DISCORSO DIVINO

Uomo, Verità, Amore e Dio

22 aprile 1998

(parte V)



Se non si è di animo caritatevole,

non si seguono i principi

di retta condotta,

si è privi di compassione e di amore,

si va incontro alla rovina.



Incarnazioni dell’Amore,

in questo vasto mondo, nella moltitudine del genere umano, esistono tre tipi di persone: i pusti jiva, i samasti jiva e i pravaha jiva.

Classificazione delle persone

Al primo tipo, il pusti jiva, appartengono coloro che, grazie alle azioni meritevoli compiute nell’esistenza passata, beneficiano della grazia del Divino, sebbene, nella loro vita presente, non siano impegnati in fausti riti, nello studio delle Scritture, nel contatto con i santi, nei pellegrinaggi, ecc. Il merito delle vite passate li rende sempre felici della compagnia del Divino.

Essi danzano nella gioia, sperimentando la benedizione divina. Come non c’è più necessità di legna da ardere dopo che il cibo è stato preparato, così tali persone non hanno più bisogno di alcuna disciplina spirituale, poiché hanno già raggiunto la meta di ogni pratica spirituale.

Potete non trovarli impegnati in alcun esercizio spirituale, tuttavia essi conducono una vita vera e sperimentano la beatitudine divina, eterna e suprema dell’Unità. Non c’è alcun bisogno che un simile essere si dedichi ad attività spirituali.
______________________________
COMPITO A -
Rispondi a queste domande sul discorso:
(i) Secondo i versi iniziali, a che cosa va incontro chi è privo di compassione e di amore?
(ii) Quanti tipi di persone esistono nel genere umano, e come si chiamano?
(iii) Con che cosa il discorso paragona la disciplina spirituale di cui i pusti jiva non hanno più bisogno?
COMPITO B - Come riassumeresti il discorso in due frasi?
______________________________
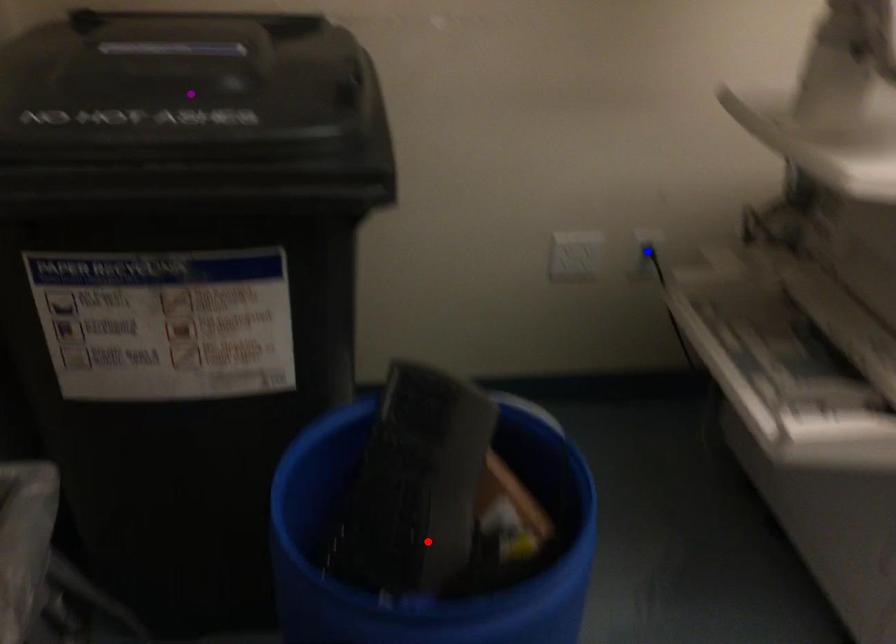
From the picture: Order these from nearest to farthest:
purple point | red point | blue point

1. purple point
2. red point
3. blue point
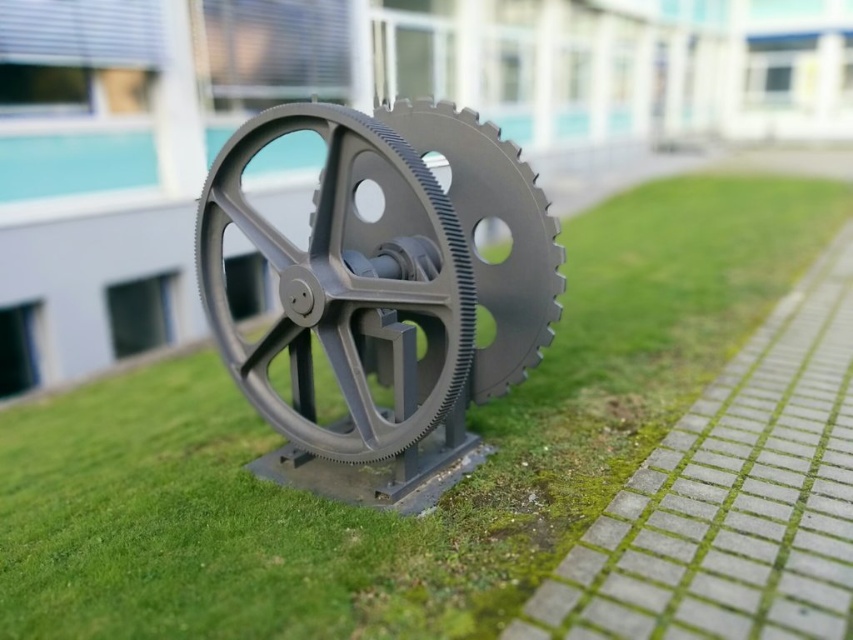
Question: Does green matte grass at center appear over gray matte gear at center?

Choices:
 (A) yes
 (B) no

Answer: (B)

Question: Which point is farther to the camera?

Choices:
 (A) (426, 307)
 (B) (740, 582)

Answer: (A)

Question: Which point is closer to the camera?

Choices:
 (A) (519, 257)
 (B) (221, 317)

Answer: (A)

Question: Considering the real-world distances, which object is closest to the matte gray gear at center?

Choices:
 (A) gray concrete paving at lower right
 (B) green matte grass at center

Answer: (B)

Question: Considering the relative positions of green matte grass at center and matte gray gear at center in the image provided, where is green matte grass at center located with respect to matte gray gear at center?

Choices:
 (A) below
 (B) above

Answer: (B)

Question: Observing the image, what is the correct spatial positioning of green matte grass at center in reference to matte gray gear at center?

Choices:
 (A) below
 (B) above

Answer: (B)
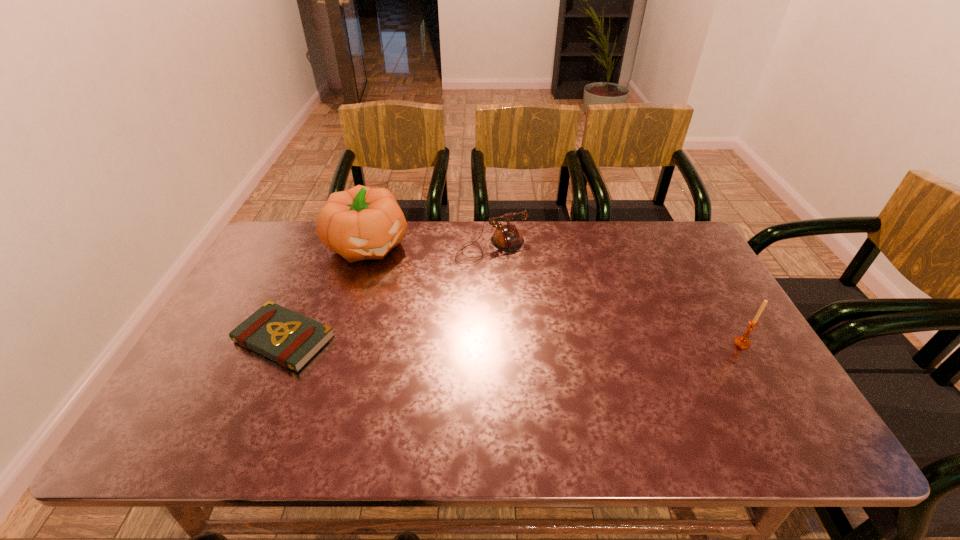
You are a GUI agent. You are given a task and a screenshot of the screen. Output one action in this format:
    pyautogui.click(x=<x>, y=<y>)
    Task: Click on the free spot at the left edge of the desktop
    The width and height of the screenshot is (960, 540).
    Given the screenshot: What is the action you would take?
    pyautogui.click(x=283, y=271)

In the image, there is a desktop. In order to click on vacant space at the right edge in this screenshot , I will do `click(713, 284)`.

In the image, there is a desktop. At what (x,y) coordinates should I click in order to perform the action: click on free space at the far left corner. Please return your answer as a coordinate pair (x, y). The image size is (960, 540). Looking at the image, I should click on (275, 230).

Where is `vacant space at the far right corner`? This screenshot has height=540, width=960. vacant space at the far right corner is located at coordinates (660, 245).

The width and height of the screenshot is (960, 540). In the image, there is a desktop. Find the location of `vacant space at the near right corner`. vacant space at the near right corner is located at coordinates (743, 409).

This screenshot has width=960, height=540. I want to click on vacant area that lies between the telephone and the rightmost object, so click(617, 295).

This screenshot has width=960, height=540. What are the coordinates of `free space between the book and the second object from right to left` in the screenshot? It's located at (388, 293).

Where is `free point between the candle_holder and the tallest object`? The width and height of the screenshot is (960, 540). free point between the candle_holder and the tallest object is located at coordinates (556, 294).

Identify the location of vacant space that is in between the candle_holder and the shortest object. This screenshot has height=540, width=960. (514, 341).

You are a GUI agent. You are given a task and a screenshot of the screen. Output one action in this format:
    pyautogui.click(x=<x>, y=<y>)
    Task: Click on the free space between the third tallest object and the book
    This screenshot has height=540, width=960.
    Given the screenshot: What is the action you would take?
    coord(388,293)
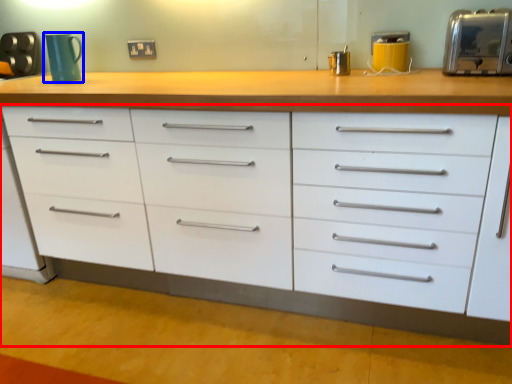
Question: Which point is closer to the camera, chest of drawers (highlighted by a red box) or mug (highlighted by a blue box)?

Choices:
 (A) chest of drawers
 (B) mug

Answer: (A)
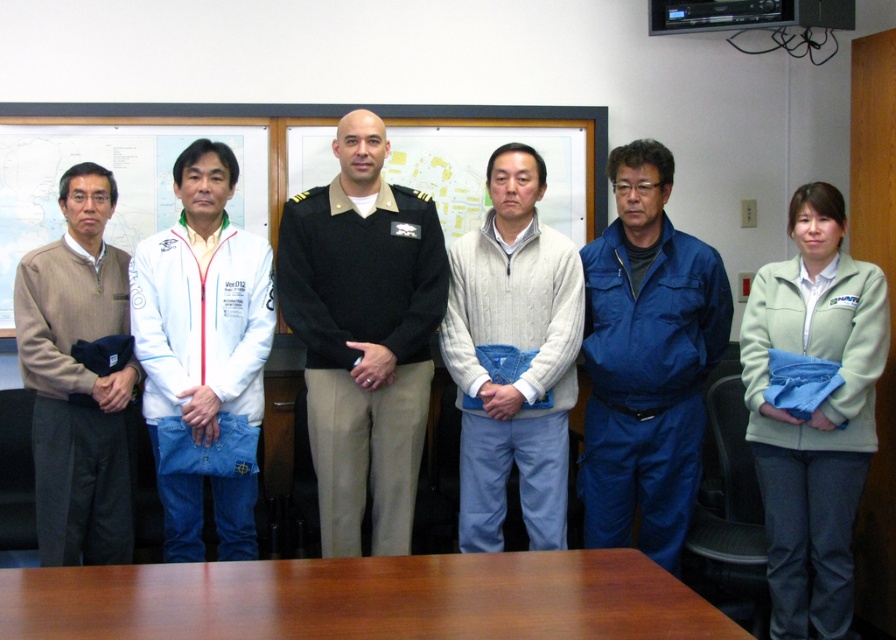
______________________________
SOLUZIONE ESERCIZIO A -
(i) Va incontro alla rovina.
(ii) Tre: i pusti jiva, i samasti jiva e i pravaha jiva.
(iii) Con la legna da ardere, di cui non c'è più necessità dopo che il cibo è stato preparato.

SOLUZIONE ESERCIZIO B - Il discorso afferma che nel genere umano esistono tre tipi di persone: i pusti jiva, i samasti jiva e i pravaha jiva. I pusti jiva, grazie alle azioni meritevoli compiute nell'esistenza passata, beneficiano della grazia del Divino e non hanno bisogno di alcuna disciplina spirituale, perché hanno già raggiunto la meta di ogni pratica spirituale.